De acordo com o Observatório Colombiano de Feminicídios da Republicanas Populares, entre janeiro e setembro de 2025, foram registrados 621 feminicídios e 350 tentativas de feminicídio. Esses números não são simples números: são nomes, corpos, vidas ceifadas. São a evidência de uma sociedade que continua naturalizando a violência de gênero como parte de seu cotidiano, tanto nas instituições quanto nas relações íntimas. Por trás de cada número há uma história interrompida, famílias que clamam por justiça.
A violência de gênero não se limita a agressões físicas ou feminicídios. Conforme reconhece a Lei 1257, ela assume múltiplas formas: psicológica, sexual, econômica e patrimonial. Hoje, além disso, ela se manifesta em modalidades cotidianas amplamente difundidas; entre elas, a violência digital, a divulgação não consentida de imagens íntimas com fins de chantagem e o escárnio público como punição simbólica, práticas que se alimentam da impunidade, da normalização do assédio e da crise de laços de confiança entre as pessoas.

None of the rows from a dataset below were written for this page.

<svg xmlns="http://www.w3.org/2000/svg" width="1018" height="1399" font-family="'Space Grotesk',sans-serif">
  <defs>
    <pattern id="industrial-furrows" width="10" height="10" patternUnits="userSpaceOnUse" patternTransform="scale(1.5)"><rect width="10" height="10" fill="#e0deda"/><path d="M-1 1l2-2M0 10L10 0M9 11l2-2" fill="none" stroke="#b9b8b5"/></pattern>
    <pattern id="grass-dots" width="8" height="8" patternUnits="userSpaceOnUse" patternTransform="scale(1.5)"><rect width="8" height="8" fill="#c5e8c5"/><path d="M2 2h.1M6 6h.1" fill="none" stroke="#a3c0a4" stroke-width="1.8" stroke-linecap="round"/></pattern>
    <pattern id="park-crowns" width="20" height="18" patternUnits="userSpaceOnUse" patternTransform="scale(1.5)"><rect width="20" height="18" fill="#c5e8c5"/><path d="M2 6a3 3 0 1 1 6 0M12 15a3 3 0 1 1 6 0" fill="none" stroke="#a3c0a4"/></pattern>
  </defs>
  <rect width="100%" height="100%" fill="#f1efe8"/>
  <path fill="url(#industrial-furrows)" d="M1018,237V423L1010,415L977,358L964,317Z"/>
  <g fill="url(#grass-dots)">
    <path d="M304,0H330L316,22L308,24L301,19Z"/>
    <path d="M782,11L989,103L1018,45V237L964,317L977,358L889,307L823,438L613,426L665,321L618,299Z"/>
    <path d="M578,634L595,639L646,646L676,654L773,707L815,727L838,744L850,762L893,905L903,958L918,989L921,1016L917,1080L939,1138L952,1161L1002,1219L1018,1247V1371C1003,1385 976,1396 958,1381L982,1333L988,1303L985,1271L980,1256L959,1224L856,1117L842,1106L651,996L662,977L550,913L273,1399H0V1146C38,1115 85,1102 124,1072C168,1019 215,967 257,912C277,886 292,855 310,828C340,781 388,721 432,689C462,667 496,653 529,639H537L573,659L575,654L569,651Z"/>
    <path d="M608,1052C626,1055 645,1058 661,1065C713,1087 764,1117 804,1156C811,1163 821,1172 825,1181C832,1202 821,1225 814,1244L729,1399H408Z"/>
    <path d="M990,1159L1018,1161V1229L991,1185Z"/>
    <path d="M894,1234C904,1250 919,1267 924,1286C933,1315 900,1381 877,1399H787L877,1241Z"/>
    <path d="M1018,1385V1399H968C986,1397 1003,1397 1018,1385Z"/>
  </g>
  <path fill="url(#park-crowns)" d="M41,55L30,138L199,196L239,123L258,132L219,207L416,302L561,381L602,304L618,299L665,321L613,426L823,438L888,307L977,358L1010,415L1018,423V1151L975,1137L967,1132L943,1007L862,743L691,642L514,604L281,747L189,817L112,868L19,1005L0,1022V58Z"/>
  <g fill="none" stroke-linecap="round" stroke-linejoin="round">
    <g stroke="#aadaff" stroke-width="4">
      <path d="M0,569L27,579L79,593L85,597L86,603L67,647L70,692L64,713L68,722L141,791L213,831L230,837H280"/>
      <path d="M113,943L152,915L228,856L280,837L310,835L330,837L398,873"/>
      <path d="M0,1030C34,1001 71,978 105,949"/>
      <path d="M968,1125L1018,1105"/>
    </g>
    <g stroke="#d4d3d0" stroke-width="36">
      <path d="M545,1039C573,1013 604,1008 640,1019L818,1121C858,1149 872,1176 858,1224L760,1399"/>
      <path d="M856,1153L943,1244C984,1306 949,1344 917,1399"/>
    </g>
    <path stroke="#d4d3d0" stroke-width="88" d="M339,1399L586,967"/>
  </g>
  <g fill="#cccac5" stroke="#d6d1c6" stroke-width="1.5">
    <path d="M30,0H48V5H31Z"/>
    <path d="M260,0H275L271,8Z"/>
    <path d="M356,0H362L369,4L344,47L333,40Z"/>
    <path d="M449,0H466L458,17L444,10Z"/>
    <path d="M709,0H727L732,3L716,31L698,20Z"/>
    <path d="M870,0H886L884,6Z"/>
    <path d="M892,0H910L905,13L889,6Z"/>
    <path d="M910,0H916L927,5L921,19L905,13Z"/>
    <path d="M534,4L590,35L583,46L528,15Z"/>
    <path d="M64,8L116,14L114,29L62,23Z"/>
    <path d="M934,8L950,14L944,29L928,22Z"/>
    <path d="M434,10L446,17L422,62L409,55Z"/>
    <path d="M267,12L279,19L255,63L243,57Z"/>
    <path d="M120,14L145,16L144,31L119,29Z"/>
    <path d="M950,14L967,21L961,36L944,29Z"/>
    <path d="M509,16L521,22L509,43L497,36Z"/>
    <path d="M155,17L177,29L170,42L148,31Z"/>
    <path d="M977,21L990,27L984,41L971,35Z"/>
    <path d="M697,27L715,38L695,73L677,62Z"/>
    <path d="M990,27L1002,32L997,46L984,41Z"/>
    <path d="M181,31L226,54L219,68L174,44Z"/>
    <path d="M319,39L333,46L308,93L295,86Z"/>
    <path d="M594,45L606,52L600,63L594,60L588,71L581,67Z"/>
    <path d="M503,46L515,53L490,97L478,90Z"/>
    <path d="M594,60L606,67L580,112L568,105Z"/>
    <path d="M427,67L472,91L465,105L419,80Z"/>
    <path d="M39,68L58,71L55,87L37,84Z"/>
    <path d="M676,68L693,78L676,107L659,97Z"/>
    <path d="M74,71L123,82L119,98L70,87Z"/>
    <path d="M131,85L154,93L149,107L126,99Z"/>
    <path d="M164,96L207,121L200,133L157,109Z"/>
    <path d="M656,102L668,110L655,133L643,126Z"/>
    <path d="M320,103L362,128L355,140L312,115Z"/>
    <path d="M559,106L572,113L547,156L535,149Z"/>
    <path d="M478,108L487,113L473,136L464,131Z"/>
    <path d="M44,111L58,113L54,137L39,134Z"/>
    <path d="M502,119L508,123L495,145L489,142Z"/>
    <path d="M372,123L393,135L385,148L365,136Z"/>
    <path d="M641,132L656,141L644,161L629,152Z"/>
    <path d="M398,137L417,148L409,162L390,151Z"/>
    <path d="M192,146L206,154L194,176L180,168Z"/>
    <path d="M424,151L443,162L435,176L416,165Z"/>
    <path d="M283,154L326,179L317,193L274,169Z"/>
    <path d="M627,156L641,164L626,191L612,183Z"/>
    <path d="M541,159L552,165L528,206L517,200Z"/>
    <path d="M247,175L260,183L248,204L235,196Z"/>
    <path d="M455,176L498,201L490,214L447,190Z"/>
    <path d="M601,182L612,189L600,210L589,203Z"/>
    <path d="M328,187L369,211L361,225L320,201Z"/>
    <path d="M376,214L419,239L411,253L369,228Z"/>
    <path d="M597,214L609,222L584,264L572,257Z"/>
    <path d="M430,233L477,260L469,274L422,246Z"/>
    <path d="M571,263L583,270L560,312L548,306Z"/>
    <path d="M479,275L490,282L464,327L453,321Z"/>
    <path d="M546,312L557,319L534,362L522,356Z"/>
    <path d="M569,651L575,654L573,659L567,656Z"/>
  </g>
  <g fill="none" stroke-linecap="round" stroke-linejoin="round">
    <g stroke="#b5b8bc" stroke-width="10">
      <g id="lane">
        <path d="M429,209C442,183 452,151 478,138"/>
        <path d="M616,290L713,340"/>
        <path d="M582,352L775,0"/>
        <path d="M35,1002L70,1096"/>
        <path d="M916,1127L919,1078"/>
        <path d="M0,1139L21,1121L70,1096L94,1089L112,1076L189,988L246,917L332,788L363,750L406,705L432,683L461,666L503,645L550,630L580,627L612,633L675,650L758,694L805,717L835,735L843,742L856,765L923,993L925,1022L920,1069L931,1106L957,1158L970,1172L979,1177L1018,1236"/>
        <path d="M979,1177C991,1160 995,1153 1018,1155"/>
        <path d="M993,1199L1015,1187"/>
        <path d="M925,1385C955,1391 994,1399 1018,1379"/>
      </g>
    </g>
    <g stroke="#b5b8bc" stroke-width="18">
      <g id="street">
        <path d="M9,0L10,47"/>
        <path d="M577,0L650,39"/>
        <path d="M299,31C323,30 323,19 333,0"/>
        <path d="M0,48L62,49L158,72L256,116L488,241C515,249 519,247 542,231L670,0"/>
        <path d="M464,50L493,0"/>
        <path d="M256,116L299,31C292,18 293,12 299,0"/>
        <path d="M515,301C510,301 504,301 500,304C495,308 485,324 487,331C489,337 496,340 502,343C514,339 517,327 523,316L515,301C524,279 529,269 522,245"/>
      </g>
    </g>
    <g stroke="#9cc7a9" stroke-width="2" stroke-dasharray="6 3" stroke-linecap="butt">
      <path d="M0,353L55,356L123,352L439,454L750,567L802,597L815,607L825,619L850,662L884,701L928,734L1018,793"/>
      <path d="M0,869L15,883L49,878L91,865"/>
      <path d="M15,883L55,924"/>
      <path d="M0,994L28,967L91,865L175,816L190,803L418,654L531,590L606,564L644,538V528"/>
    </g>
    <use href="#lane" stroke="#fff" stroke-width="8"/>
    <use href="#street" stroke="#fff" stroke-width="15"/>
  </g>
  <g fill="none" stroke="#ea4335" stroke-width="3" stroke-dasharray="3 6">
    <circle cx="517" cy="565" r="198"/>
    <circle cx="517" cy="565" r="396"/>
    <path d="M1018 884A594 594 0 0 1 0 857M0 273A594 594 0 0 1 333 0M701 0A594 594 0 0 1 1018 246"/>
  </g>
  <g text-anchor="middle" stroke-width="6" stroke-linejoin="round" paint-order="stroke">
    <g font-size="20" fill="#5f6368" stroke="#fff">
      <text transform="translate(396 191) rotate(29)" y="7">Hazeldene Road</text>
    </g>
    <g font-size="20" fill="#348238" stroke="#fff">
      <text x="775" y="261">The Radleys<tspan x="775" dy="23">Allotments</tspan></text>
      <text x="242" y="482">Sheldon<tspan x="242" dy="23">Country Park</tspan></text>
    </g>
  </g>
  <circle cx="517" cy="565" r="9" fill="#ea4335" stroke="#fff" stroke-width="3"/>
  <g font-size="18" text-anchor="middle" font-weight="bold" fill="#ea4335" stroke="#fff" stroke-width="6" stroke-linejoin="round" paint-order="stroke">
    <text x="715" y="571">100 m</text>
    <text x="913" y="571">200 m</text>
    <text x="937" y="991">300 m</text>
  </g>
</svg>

A violência emocional faz parte do panorama cotidiano dos relacionamentos, onde o denominador comum é a falta de responsabilidade afetiva. Embora muitos insistam em chamá-la de simples liberdade ou “honestidade”, ela é, na verdade, uma máquina de dominação profundamente enraizada em nossa pedagogia da crueldade. Dizer que não se busca nada sério enquanto se ocupa o lugar simbólico de um casal, aquele espaço íntimo onde se tece a confiança e se deposita a vulnerabilidade, não é inofensivo: é um exercício de poder que coloca a outra pessoa em um estado de disponibilidade emocional sem oferecer reciprocidade. E quando, ao mesmo tempo, se mantém um flerte disperso, multiplicado, quase performático, reafirma-se uma lógica patriarcal onde o próprio desejo se erige como medida de todas as coisas e o desejo do outro fica relegado a uma margem incerta. Essa instabilidade não é aleatória: faz parte de uma forma de se relacionar que despoja, confunde, fere e reproduz, no íntimo, as mesmas assimetrias do patriarcado, que sustentam as violências mais amplas de nossa vida social.
No plano sociopolítico, a violência política é exercida para silenciar as vozes das líderes e defensoras dos direitos humanos, como forma de intimidação e punição simbólica. Mas também se reproduz a partir de algumas instâncias institucionais e da interpretação das normatividades de forma revitimizante, sem levar em conta a perspectiva de gênero em algumas decisões. De uma perspectiva penal e constitucional, o Estado colombiano é corresponsável pela persistência da violência de gênero quando não garante condições efetivas de prevenção, atendimento e punição. A ausência de campanhas sustentadas de sensibilização, a falta de capacitação especializada de promotores, policiais, médicos legistas e operadores judiciais e a sobrecarga estrutural dos escritórios constituem falhas no serviço que afetam diretamente o acesso das mulheres à justiça. Cada vez que um caso fica impune, não só se viola o direito individual da vítima e de suas famílias, mas o Estado incumple sua obrigação de diligência devida estabelecida pela Corte Interamericana e reiterada pela jurisprudência penal e constitucional colombiana. A violência contra as mulheres não é uma questão privada: é uma responsabilidade pública, e quando o Estado omite seu dever de proteger, prevenir, investigar e punir, também deve responder por isso.
* Mónica Tinjacá Amaya – advogada feminista, membro do Comitê Colombiano de Solidariedade com a Palestina.